Pünktlich zur Dämmerung, die Zeremonienmeister Detlev Hanke für 20.45 Uhr angekündigt hatte, erschallte ein Chor tibetanischer Mönche über die Köpfe der etwa 200 Besucher hinweg. Dann senkten sich vier überdimensionale Bahnen aus Stahlwolle vor den klassizistischen Säulen des Gebäudes in die brennenden Schalen zu Füßen derselben, um sich dort zu entzünden und langsam über fünf, sechs Meter bis nach oben durchzuglühen. Ein archaischer Feuerkult, ganz im Sinne des olympischen Jahres. Ort: Das Medienhaus in der Schwachhauser Heerstraße. Anlaß: Die 30. Ausstellungseröffnung in diesem eher für kommerzielles Marketing als für hohe Kunst bekannten Haus. Das zahlreich anwesende Publikum – von den Würdenträgern des Otto-Versandes (wichtiger Agenturkunde!) bis zu den Angestellten und Freunden – quittierte die Vorstellung mit Applaus, während ein Kameramann von Sat.1 mit seinem Objektiv dicht an der gezähmten Pyrotechnik bewies, wie gefährlich investigativer Journalismus in Sachen Kunst doch sein kann.

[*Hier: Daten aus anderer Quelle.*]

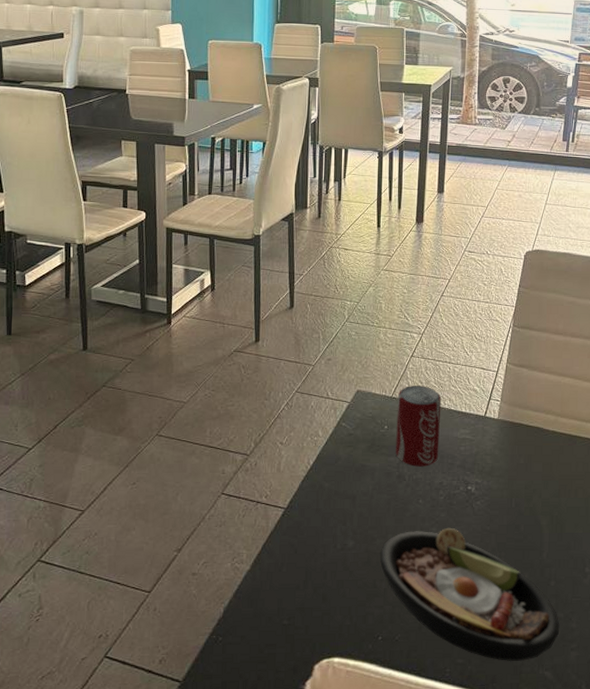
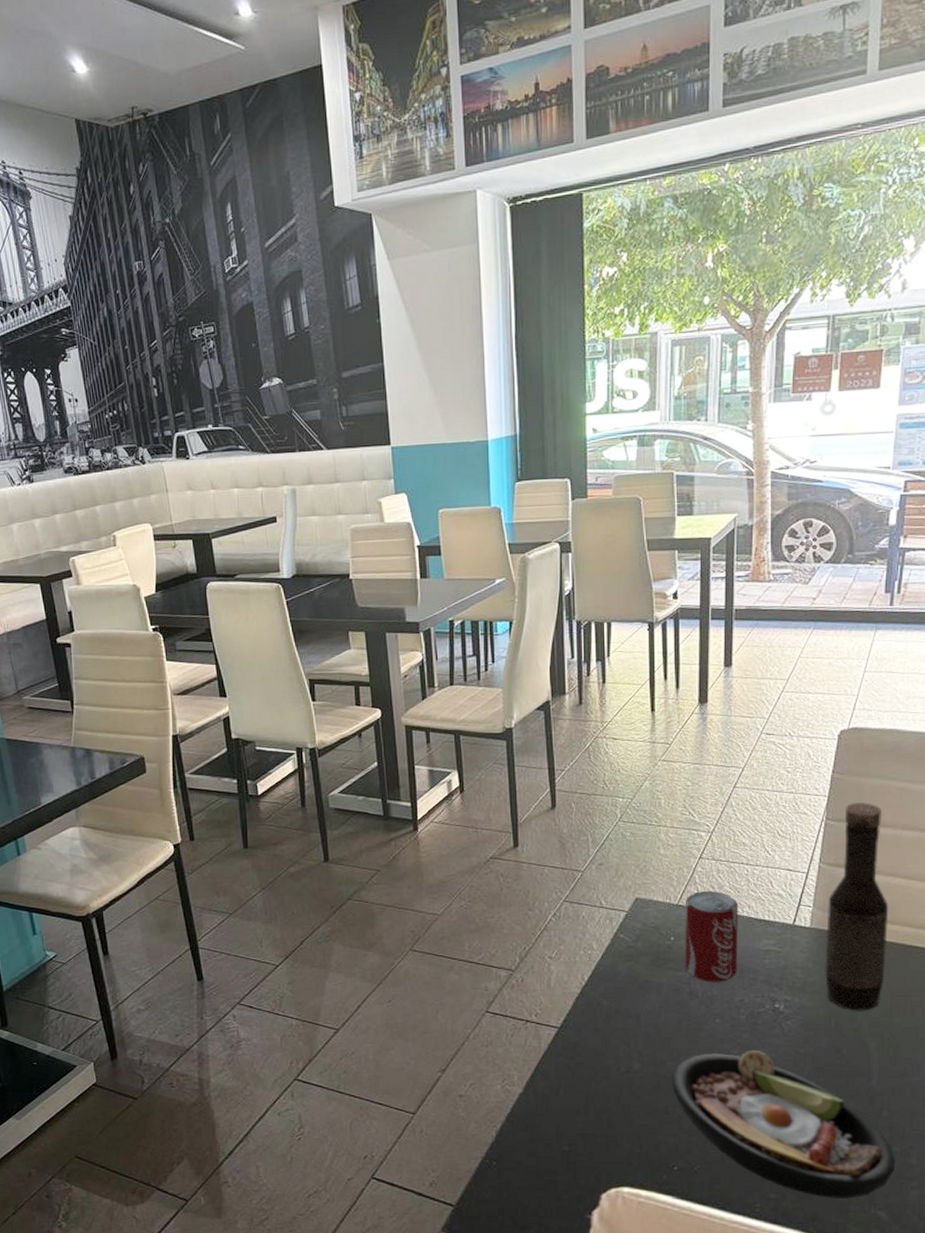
bottle: none [508,312,560,493] -> present [825,802,889,1011]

Der Anblick des funkensprühenden Stahls in unserer diesbezüglich doch arg gebeutelten Stadt freilich war's auch wert, gefeiert zu werden. Hatte der heimische Künstler Piet Schnabel damit doch einmal mehr bewiesen, daß er mit solch pyrotechnischen Gesellenstücken inzwischen zu den Hoffnungsträgern der heimischen Kunstszene zählt. Denn mag er selber auch noch so wenig an Olympia und die Werftenkrise gedacht haben: Seine Intuition funktioniert, weil er sich wie ein Analytiker mit frei flottierender Aufmerksamkeit den Zeitströmungen hingibt. So etwa, wenn er augenzwinkernd die Salonfähigkeit des Konservativismus thematisiert, indem er hoch über der Bar des Medienhauses eine waagerecht rotierende, von unten mit Wolken bemalte, von oben mit modelleisenbahnhaften Bäumen bepflanzte Scheibe aufhängt. Titel: „Die Erde ist doch eine Scheibe“.

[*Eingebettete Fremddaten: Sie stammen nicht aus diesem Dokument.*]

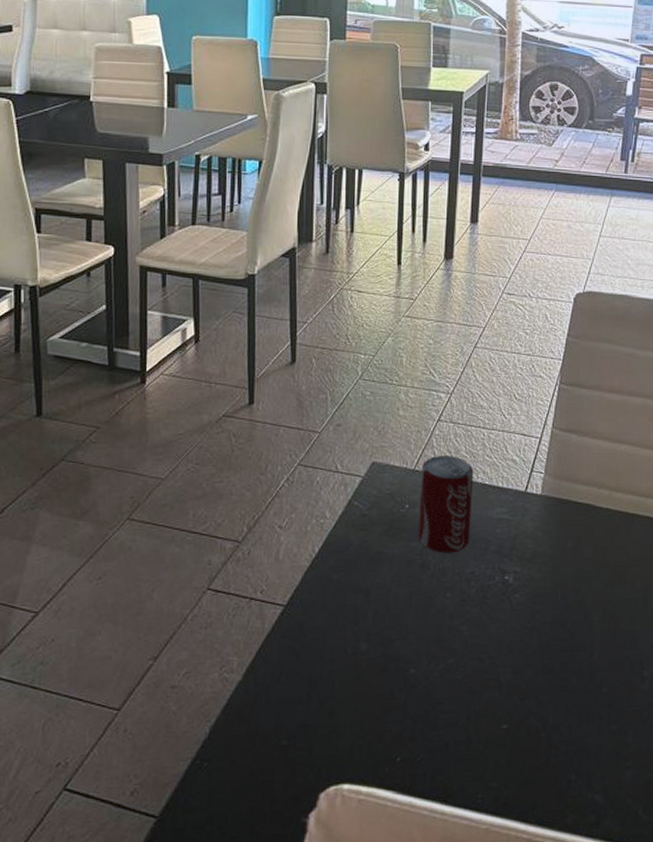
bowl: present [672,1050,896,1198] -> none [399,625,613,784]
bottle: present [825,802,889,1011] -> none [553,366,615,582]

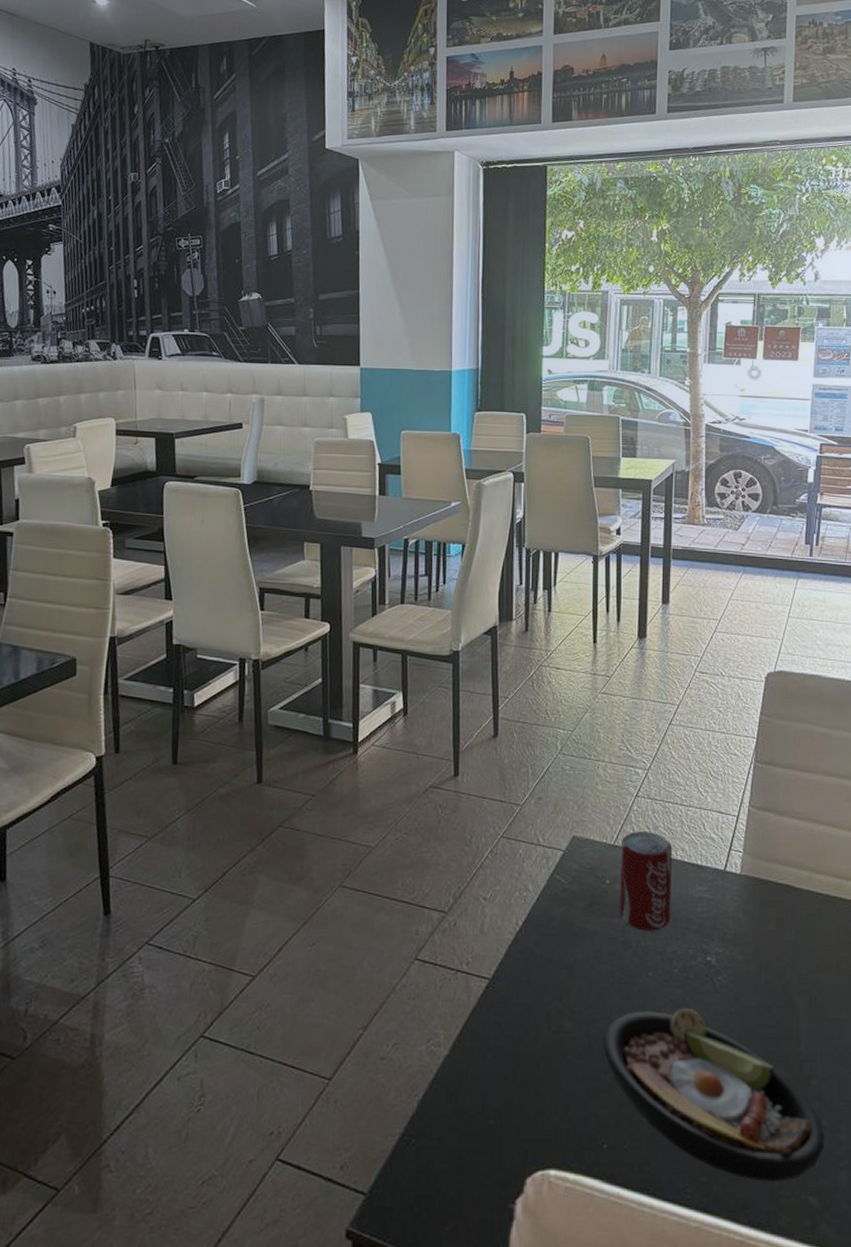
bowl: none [399,625,613,784] -> present [604,1008,825,1181]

Den Gegenpol zu solch „altmodischer“ Sinnhaftigkeit der Kunst vertritt sein Ausstellungskollege Thomas Lippick. Dieser – ebenfalls in Bremen beheimatete – Maler verzichtet programmatisch auf jeglichen Titel für seine Werke. Ihm geht es nicht um intellektuelle Inhalte, sondern um Assoziationen im Feld der Wahrnehmung und des Gefühls. Diese versucht er mit einem graphischen Formalismus unter der Wirkung harmonisch komponierter Farben zu evozieren. Was manchmal zu bloß dekorativem Ästhetizismus, manchmal aber auch zu symbolischen, beinahe an Antoni Tàpies gemahnenden Tableaus führt.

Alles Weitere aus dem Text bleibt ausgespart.